Brief: Return exactly the lines below, starting with the one that has "out of time." and going on through the one that has "are the next".

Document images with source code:
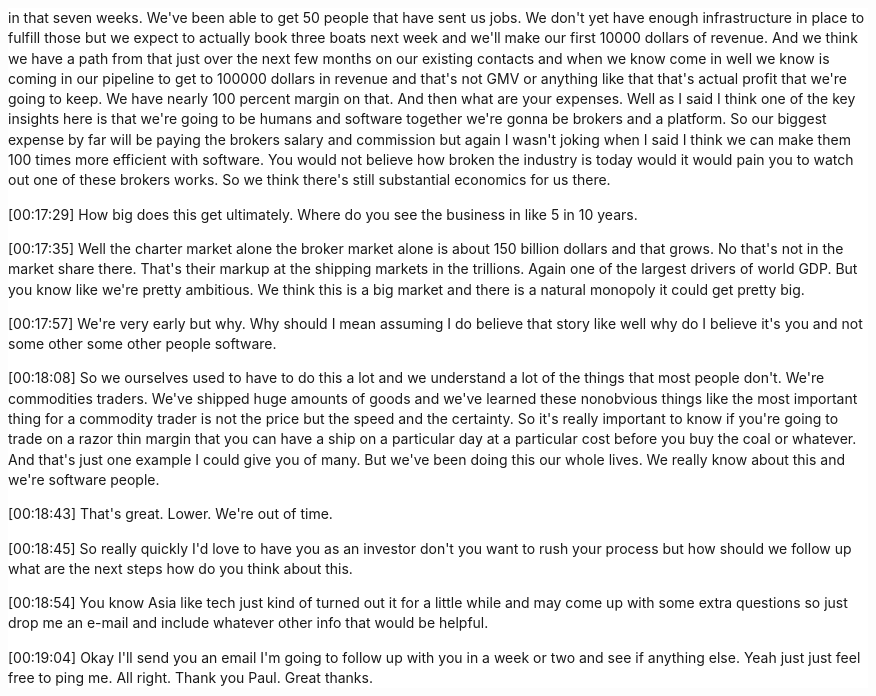 in that seven weeks. We\'ve been able to get 50 people that have sent us
jobs. We don\'t yet have enough infrastructure in place to fulfill those
but we expect to actually book three boats next week and we\'ll make our
first 10000 dollars of revenue. And we think we have a path from that
just over the next few months on our existing contacts and when we know
come in well we know is coming in our pipeline to get to 100000 dollars
in revenue and that\'s not GMV or anything like that that\'s actual
profit that we\'re going to keep. We have nearly 100 percent margin on
that. And then what are your expenses. Well as I said I think one of the
key insights here is that we\'re going to be humans and software
together we\'re gonna be brokers and a platform. So our biggest expense
by far will be paying the brokers salary and commission but again I
wasn\'t joking when I said I think we can make them 100 times more
efficient with software. You would not believe how broken the industry
is today would it would pain you to watch out one of these brokers
works. So we think there\'s still substantial economics for us there.

\[00:17:29\] How big does this get ultimately. Where do you see the
business in like 5 in 10 years.

\[00:17:35\] Well the charter market alone the broker market alone is
about 150 billion dollars and that grows. No that\'s not in the market
share there. That\'s their markup at the shipping markets in the
trillions. Again one of the largest drivers of world GDP. But you know
like we\'re pretty ambitious. We think this is a big market and there is
a natural monopoly it could get pretty big.

\[00:17:57\] We\'re very early but why. Why should I mean assuming I do
believe that story like well why do I believe it\'s you and not some
other some other people software.

\[00:18:08\] So we ourselves used to have to do this a lot and we
understand a lot of the things that most people don\'t. We\'re
commodities traders. We\'ve shipped huge amounts of goods and we\'ve
learned these nonobvious things like the most important thing for a
commodity trader is not the price but the speed and the certainty. So
it\'s really important to know if you\'re going to trade on a razor thin
margin that you can have a ship on a particular day at a particular cost
before you buy the coal or whatever. And that\'s just one example I
could give you of many. But we\'ve been doing this our whole lives. We
really know about this and we\'re software people.

\[00:18:43\] That\'s great. Lower. We\'re out of time.

\[00:18:45\] So really quickly I\'d love to have you as an investor
don\'t you want to rush your process but how should we follow up what
are the next steps how do you think about this.

\[00:18:54\] You know Asia like tech just kind of turned out it for a
little while and may come up with some extra questions so just drop me
an e-mail and include whatever other info that would be helpful.

\[00:19:04\] Okay I\'ll send you an email I\'m going to follow up with
you in a week or two and see if anything else. Yeah just just feel free
to ping me. All right. Thank you Paul. Great thanks.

Answer section:
\[00:18:43\] That\'s great. Lower. We\'re out of time.

\[00:18:45\] So really quickly I\'d love to have you as an investor
don\'t you want to rush your process but how should we follow up what
are the next steps how do you think about this.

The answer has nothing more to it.